Nel video ripreso dalle telecamere di sorveglianza vicino alla casa della famiglia di Saman Abbas, la giovane pakistana scomparsa dopo il rifiuto di un matrimonio combinato con un cugino, si riconoscono due suoi cugini con attrezzi da lavoro in mano. Anche loro adesso sono finiti tra gli indagati per la sparizione della 18enne, avvenuta da più di un mese in provincia di Reggio Emilia. I due si aggiungono ai genitori e allo zio di Saman Abbas.

Nelle immagini registrate la sera del 29 aprile scorso si vedono tre persone con due pale e un secchio, un sacchetto azzurro e un piede di porco uscire dal retro dell’abitazione doveva viveva la 18enne, tra Reggiolo e Novellara, e andare verso i campi per circa due ore e mezza (tra le 19 e le 21.50). La famiglia è irreperibile dall’inizio di maggio scorso: stando alle verifiche fatte dagli investigatori, la coppia è rientrata in Pakistan senza la figlia. Per questo è stata attivata una rogatoria internazionale per intercettarli. Il fascicolo della procura di Reggio Emilia è aperto per omicidio.

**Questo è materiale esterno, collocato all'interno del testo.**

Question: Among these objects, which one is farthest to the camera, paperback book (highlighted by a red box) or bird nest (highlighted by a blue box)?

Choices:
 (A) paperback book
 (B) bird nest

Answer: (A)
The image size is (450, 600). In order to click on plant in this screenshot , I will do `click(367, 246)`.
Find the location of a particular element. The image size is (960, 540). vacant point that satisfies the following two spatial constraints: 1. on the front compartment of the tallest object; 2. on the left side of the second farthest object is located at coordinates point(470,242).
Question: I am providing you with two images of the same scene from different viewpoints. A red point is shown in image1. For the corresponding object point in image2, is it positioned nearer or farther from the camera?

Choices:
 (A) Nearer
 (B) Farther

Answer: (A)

Secondo quanto si apprende dai carabinieri, nelle ultime ore gli sviluppi investigativi hanno permesso di riconosciuti i cugini della giovane: i due sono stati ripresi la sera precedente all’ultimo avvistamento della ragazza mentre uscivano dal capannone con attrezzi da lavoro utilizzati verosimilmente per preparare la buca. Complessivamente, quindi, sono salite a 5 le persone iscritte nel registro degli indagati. In mattinata riprenderanno le operazioni di ricerca che si concentreranno alle spalle del capannone attraverso l’ispezione in particolare di alcuni pozzi e canali nonché di altre serre senza l’ausilio di unità cinofile.

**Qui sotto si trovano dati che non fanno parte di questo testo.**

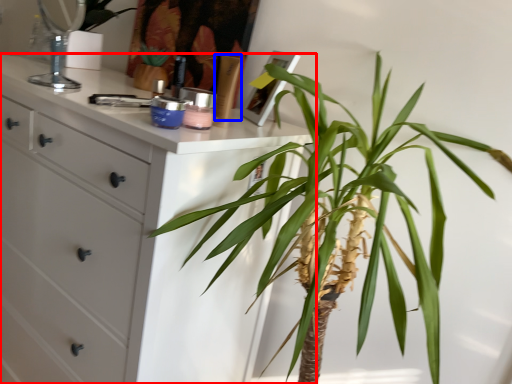
Question: Which object appears farthest to the camera in this image, chest of drawers (highlighted by a red box) or toiletry (highlighted by a blue box)?

Choices:
 (A) chest of drawers
 (B) toiletry

Answer: (B)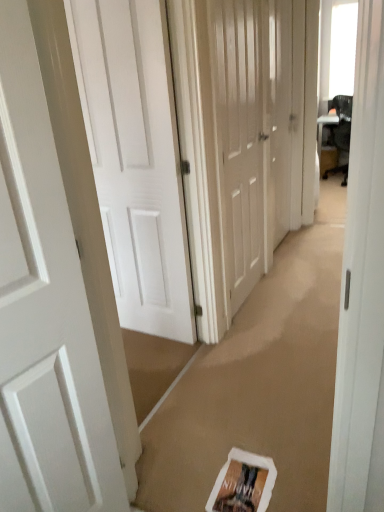
Question: Can you confirm if white matte door at center, arranged as the 2th door when viewed from the left, is bigger than white matte door at center, positioned as the 3th door in left-to-right order?

Choices:
 (A) no
 (B) yes

Answer: (B)

Question: Are white matte door at center, which is the 3th door in right-to-left order, and white matte door at center, placed as the second door when sorted from right to left, located far from each other?

Choices:
 (A) yes
 (B) no

Answer: (B)

Question: Can we say white matte door at center, which is the 3th door in right-to-left order, lies outside white matte door at center, positioned as the 3th door in left-to-right order?

Choices:
 (A) no
 (B) yes

Answer: (B)

Question: Is white matte door at center, which is the 3th door in right-to-left order, wider than white matte door at center, placed as the second door when sorted from right to left?

Choices:
 (A) yes
 (B) no

Answer: (A)

Question: From a real-world perspective, is white matte door at center, arranged as the 2th door when viewed from the left, physically above white matte door at center, placed as the second door when sorted from right to left?

Choices:
 (A) no
 (B) yes

Answer: (A)

Question: From the image's perspective, relative to white matte door at left, the fourth door positioned from the right, is white glossy door at center, acting as the fourth door starting from the left, above or below?

Choices:
 (A) above
 (B) below

Answer: (A)

Question: Is point (284, 80) closer or farther from the camera than point (31, 233)?

Choices:
 (A) closer
 (B) farther

Answer: (B)

Question: In terms of size, does white glossy door at center, positioned as the 1th door in right-to-left order, appear bigger or smaller than white matte door at left, the fourth door positioned from the right?

Choices:
 (A) small
 (B) big

Answer: (B)

Question: In terms of width, does white glossy door at center, positioned as the 1th door in right-to-left order, look wider or thinner when compared to white matte door at left, the fourth door positioned from the right?

Choices:
 (A) thin
 (B) wide

Answer: (A)

Question: In the image, is white matte door at left, the fourth door positioned from the right, on the left side or the right side of white matte door at center, placed as the second door when sorted from right to left?

Choices:
 (A) right
 (B) left

Answer: (B)

Question: From their relative heights in the image, would you say white matte door at left, the fourth door positioned from the right, is taller or shorter than white matte door at center, placed as the second door when sorted from right to left?

Choices:
 (A) short
 (B) tall

Answer: (A)

Question: In terms of width, does white matte door at left, the fourth door positioned from the right, look wider or thinner when compared to white matte door at center, positioned as the 3th door in left-to-right order?

Choices:
 (A) thin
 (B) wide

Answer: (B)

Question: Does point (16, 263) appear closer or farther from the camera than point (231, 31)?

Choices:
 (A) closer
 (B) farther

Answer: (A)

Question: Considering their positions, is white matte door at center, arranged as the 2th door when viewed from the left, located in front of or behind white glossy door at center, acting as the fourth door starting from the left?

Choices:
 (A) behind
 (B) front

Answer: (B)

Question: From the image's perspective, is white matte door at center, which is the 3th door in right-to-left order, above or below white glossy door at center, positioned as the 1th door in right-to-left order?

Choices:
 (A) above
 (B) below

Answer: (B)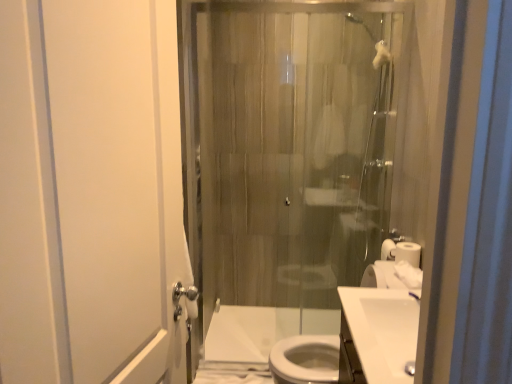
Question: From the image's perspective, is white glossy sink at center, which appears as the 1th sink when viewed from the back, above white glossy sink at lower right, which is the second sink from back to front?

Choices:
 (A) no
 (B) yes

Answer: (A)

Question: Does white glossy sink at center, which appears as the 1th sink when viewed from the back, lie behind white glossy sink at lower right, which is the second sink from back to front?

Choices:
 (A) no
 (B) yes

Answer: (B)

Question: Can you confirm if white glossy sink at center, which appears as the 1th sink when viewed from the back, is taller than white glossy sink at lower right, which is the second sink from back to front?

Choices:
 (A) yes
 (B) no

Answer: (A)

Question: Does white glossy sink at center, which appears as the 1th sink when viewed from the back, have a lesser height compared to white glossy sink at lower right, the first sink positioned from the front?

La ragazza era stata allontanata d’urgenza da casa e affidata a una comunità a Bologna nel novembre dello scorso anno dopo che lei stessa aveva chiesto aiuto agli assistenti sociali (qui come funziona la rete d’aiuto): i genitori avrebbero voluto costringerla a tornare in Pakistan per un matrimonio forzato con un cugino. A gennaio scorso Saman Abbas aveva denunciato la madre e il padre di 43 e 46 anni con l’accusa di costrizione o induzione al matrimonio (il reato è stato introdotto nel 2019 con il Codice rosso). L’11 aprile, però, la ragazza aveva deciso di rientrare in famiglia. Poco meno di un mese dopo, il 5 maggio, i carabinieri, su sollecitazione dei servizi sociali, sono andati a casa della famiglia, ma non hanno trovato nessuno.

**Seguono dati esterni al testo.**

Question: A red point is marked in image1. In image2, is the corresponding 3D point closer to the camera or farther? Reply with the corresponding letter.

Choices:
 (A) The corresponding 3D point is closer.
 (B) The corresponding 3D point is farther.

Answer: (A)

L’assenza sia di Saman che della famiglia ha in un primo momento fatto ipotizzare un espatrio in Pakistan e la conseguente costrizione della ragazza a seguirli. La procura di Reggio Emilia ha a quel punto formulato l’ipotesi di sequestro di persona, non escludendo però l’eventualità che la ragazza fosse stata uccisa. Le indagini si sono inizialmente concentrate sui voli verso il Pakistan, indagini che hanno permesso di appurare subito che soltanto i genitori della giovane erano rientrati in patria tramite un volo in partenza da Malpensa. Del nome della giovane, invece, nessuna traccia nella lista dei passeggeri.